▶ [Required work] State how many lines of the listing contain the word "where". Give only the number.

▶ [Available records]
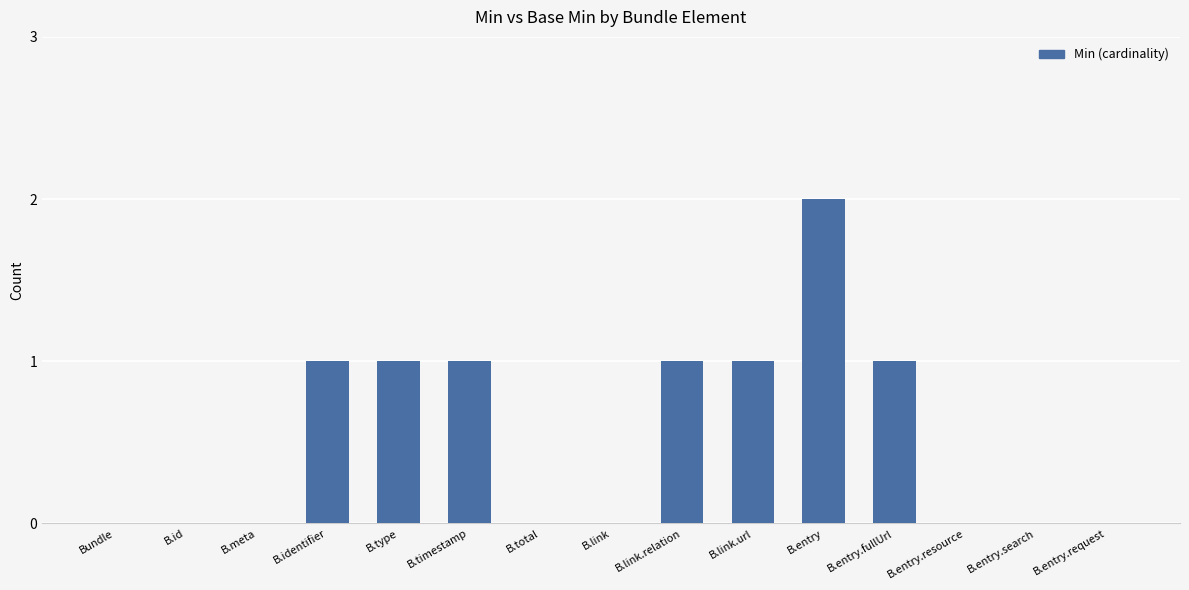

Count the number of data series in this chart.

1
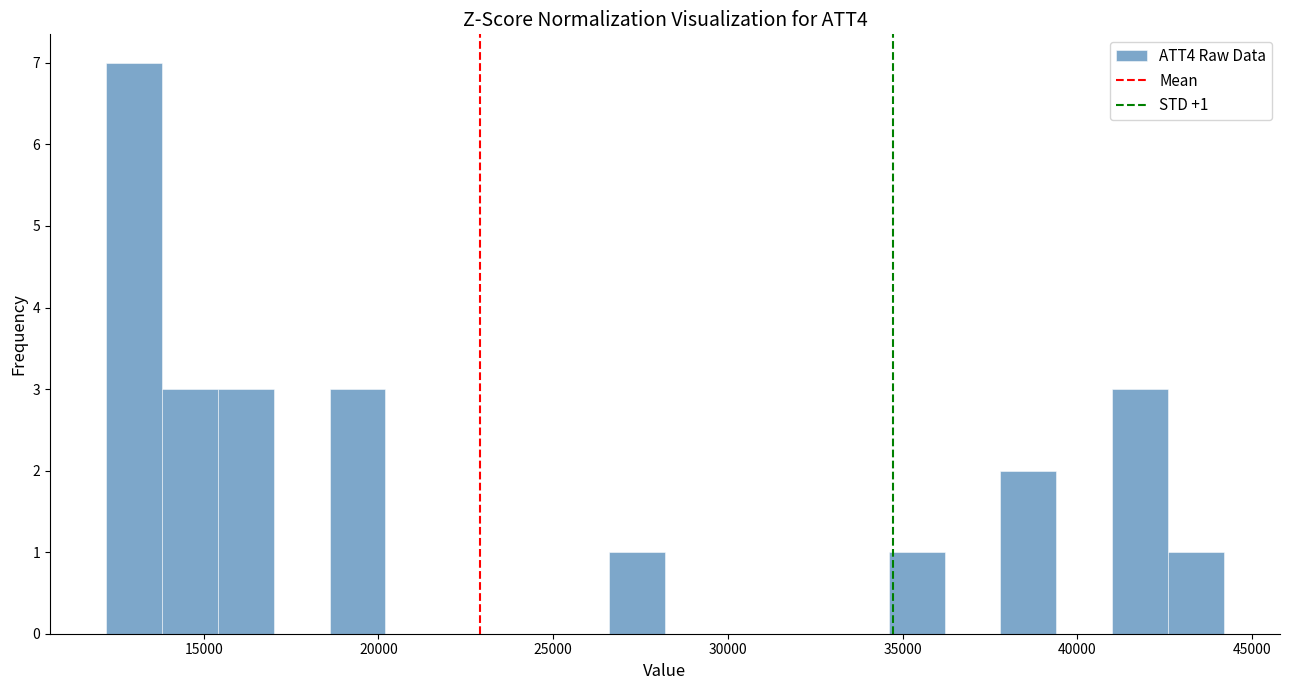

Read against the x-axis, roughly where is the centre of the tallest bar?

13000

▶ [Task solution] 1